__What the exercise asks__: Using the data below, count the lines where "Play" appears, and answer with the number alone.

__Material to process__:
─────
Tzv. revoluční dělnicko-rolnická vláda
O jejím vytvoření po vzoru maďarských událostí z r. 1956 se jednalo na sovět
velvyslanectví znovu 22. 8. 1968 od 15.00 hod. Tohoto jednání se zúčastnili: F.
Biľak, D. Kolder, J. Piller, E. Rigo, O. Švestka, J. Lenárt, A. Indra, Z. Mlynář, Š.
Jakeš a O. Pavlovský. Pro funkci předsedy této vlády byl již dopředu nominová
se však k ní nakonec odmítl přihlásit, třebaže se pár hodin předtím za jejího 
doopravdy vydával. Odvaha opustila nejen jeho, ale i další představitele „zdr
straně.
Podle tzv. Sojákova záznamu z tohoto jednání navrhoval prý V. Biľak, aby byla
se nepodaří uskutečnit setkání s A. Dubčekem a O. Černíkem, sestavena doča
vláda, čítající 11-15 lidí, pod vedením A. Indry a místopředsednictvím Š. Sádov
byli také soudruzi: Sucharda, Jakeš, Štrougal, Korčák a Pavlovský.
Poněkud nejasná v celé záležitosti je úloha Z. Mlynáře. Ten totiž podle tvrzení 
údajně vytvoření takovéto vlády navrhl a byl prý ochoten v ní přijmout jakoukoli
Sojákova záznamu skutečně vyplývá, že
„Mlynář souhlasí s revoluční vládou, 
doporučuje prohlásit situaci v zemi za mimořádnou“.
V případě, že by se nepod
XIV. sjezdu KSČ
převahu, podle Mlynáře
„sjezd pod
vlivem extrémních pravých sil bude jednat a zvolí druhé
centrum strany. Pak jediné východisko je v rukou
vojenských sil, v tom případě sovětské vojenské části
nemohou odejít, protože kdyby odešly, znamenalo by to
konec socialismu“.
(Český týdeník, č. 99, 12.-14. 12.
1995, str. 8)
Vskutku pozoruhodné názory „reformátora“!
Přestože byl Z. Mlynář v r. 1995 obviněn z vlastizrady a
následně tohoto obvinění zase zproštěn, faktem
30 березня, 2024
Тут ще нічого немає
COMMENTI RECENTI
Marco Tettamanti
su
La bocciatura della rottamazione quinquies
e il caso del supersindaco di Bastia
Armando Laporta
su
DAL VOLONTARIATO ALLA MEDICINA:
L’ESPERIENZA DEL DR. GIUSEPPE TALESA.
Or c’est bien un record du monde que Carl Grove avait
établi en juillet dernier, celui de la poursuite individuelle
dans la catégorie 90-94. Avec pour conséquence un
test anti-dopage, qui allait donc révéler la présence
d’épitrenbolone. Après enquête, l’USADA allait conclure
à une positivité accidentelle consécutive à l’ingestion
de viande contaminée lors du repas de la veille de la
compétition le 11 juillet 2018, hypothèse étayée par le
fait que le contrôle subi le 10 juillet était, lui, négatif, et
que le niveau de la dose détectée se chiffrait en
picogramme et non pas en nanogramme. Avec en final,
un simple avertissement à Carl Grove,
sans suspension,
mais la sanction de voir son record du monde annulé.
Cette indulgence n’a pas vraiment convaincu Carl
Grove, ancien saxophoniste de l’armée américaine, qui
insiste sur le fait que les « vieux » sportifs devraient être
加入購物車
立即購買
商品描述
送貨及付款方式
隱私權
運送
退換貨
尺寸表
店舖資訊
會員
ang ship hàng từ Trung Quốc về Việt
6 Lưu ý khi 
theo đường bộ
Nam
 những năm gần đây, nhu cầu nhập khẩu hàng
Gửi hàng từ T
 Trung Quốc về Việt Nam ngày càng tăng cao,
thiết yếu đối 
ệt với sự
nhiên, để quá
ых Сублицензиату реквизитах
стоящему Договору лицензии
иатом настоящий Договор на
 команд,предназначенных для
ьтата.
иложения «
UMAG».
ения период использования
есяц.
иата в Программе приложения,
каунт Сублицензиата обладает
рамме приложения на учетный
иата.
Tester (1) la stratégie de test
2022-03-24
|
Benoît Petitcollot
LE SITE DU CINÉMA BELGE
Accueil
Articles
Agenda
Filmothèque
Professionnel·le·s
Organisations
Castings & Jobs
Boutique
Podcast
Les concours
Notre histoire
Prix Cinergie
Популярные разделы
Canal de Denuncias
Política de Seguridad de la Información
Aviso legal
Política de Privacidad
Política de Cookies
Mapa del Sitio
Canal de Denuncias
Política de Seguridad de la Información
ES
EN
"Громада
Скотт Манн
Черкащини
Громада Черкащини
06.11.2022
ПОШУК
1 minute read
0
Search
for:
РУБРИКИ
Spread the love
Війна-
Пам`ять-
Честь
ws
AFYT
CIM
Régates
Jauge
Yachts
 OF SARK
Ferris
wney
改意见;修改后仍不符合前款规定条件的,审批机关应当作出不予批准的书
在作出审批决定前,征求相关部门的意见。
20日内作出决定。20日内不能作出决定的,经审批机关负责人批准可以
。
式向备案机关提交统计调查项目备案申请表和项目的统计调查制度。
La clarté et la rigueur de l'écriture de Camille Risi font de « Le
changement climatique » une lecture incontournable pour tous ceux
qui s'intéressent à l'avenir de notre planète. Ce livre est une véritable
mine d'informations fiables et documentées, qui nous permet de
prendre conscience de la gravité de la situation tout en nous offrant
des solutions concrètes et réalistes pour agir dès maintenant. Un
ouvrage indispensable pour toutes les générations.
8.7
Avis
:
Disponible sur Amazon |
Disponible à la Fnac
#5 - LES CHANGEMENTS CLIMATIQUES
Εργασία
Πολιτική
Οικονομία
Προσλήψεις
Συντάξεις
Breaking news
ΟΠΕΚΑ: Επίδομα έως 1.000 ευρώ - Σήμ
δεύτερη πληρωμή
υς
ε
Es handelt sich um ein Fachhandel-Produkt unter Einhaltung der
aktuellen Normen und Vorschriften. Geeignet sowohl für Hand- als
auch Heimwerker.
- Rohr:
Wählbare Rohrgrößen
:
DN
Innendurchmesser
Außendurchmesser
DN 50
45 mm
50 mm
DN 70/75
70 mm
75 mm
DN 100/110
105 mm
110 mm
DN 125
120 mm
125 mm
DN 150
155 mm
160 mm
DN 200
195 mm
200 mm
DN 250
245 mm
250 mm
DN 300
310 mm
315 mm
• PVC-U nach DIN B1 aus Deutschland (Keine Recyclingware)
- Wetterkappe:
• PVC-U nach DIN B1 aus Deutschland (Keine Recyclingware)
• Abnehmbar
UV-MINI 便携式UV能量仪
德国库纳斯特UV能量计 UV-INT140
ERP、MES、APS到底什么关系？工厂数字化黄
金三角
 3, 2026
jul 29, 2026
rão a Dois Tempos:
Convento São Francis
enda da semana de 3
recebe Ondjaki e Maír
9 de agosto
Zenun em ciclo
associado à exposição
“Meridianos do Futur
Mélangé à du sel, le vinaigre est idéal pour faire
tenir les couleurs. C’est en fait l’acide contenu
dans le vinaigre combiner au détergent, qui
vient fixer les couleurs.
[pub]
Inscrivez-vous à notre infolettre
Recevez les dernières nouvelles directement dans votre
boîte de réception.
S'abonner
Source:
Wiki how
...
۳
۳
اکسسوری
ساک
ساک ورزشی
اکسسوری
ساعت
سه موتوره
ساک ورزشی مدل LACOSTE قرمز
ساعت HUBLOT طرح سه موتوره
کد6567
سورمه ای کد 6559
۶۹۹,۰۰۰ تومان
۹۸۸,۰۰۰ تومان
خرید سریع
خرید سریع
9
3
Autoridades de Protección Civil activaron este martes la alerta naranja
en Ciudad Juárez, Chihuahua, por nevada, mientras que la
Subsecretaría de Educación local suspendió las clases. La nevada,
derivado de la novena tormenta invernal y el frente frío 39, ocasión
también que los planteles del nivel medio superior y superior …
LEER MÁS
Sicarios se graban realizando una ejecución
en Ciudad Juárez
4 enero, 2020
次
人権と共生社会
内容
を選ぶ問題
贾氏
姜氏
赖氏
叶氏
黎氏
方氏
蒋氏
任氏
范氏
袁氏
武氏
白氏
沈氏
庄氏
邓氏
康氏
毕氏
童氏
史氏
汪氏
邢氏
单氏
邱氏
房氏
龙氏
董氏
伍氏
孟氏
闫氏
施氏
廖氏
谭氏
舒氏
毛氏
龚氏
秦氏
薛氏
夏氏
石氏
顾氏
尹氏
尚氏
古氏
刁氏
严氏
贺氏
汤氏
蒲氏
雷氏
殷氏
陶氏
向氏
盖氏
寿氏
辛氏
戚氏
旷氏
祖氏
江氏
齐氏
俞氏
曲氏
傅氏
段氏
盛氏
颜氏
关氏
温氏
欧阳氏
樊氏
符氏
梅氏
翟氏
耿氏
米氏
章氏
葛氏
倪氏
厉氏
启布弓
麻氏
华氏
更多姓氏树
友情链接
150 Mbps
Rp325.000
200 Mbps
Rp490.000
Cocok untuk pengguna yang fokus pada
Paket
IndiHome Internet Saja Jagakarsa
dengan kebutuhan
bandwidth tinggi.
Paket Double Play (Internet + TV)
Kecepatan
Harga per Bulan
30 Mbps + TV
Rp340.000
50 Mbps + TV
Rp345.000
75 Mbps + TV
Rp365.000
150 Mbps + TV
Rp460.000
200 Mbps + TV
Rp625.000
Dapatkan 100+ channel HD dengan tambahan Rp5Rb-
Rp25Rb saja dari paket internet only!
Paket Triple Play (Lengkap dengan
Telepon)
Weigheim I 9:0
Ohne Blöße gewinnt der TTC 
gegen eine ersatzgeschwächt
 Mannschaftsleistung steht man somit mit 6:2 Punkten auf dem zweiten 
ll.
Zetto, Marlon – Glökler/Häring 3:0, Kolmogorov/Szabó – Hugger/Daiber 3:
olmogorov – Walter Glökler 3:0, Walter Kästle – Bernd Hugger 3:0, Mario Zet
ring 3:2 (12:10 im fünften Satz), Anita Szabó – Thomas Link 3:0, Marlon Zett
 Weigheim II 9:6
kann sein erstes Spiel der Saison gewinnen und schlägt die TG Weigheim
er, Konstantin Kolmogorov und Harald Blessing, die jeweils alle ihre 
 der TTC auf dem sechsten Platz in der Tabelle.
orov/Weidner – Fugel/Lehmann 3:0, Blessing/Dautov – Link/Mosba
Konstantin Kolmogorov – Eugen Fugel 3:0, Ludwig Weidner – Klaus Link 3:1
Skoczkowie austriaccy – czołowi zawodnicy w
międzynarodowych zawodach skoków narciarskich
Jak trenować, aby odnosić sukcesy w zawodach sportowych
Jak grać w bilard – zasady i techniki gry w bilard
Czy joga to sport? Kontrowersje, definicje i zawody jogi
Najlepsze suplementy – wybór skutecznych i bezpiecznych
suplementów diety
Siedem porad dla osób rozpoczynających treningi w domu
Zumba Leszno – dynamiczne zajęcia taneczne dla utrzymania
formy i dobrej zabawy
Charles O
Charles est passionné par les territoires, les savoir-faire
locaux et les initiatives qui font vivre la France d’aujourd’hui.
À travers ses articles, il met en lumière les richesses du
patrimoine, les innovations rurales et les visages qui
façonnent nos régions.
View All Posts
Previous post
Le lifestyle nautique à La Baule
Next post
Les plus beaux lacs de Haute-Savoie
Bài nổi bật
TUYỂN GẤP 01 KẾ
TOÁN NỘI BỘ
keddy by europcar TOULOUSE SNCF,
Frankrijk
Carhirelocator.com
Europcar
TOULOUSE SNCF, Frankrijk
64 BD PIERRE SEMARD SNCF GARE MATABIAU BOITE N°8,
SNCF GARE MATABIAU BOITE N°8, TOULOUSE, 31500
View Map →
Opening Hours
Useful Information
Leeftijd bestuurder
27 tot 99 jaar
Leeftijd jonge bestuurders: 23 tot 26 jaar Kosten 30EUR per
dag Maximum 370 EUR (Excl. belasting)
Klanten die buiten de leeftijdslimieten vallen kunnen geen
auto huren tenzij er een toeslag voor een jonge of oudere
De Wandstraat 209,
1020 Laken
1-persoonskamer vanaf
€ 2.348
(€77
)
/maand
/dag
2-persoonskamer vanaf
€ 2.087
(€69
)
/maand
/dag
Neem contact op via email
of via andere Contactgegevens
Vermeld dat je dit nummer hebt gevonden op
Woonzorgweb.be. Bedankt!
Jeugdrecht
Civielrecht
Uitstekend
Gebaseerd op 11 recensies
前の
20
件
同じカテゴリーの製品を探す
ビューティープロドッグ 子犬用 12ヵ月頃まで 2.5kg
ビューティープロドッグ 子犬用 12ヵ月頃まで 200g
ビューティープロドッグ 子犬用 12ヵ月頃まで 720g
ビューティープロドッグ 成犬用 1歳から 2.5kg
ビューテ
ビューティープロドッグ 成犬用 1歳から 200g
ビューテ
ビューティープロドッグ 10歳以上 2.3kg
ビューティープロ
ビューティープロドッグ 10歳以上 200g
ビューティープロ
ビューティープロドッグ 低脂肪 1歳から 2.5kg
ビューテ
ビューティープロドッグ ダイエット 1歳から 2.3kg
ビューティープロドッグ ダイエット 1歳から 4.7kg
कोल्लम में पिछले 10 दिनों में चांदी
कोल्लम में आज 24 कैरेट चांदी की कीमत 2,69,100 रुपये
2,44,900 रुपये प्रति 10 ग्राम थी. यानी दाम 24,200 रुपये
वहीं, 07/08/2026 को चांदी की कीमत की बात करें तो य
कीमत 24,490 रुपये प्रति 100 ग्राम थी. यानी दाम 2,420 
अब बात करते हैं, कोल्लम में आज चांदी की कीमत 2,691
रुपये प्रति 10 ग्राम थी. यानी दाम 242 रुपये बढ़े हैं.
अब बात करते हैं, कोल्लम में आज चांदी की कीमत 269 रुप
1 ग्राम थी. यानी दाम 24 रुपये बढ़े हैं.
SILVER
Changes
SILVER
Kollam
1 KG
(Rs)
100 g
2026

__Answer to the exercise__: 2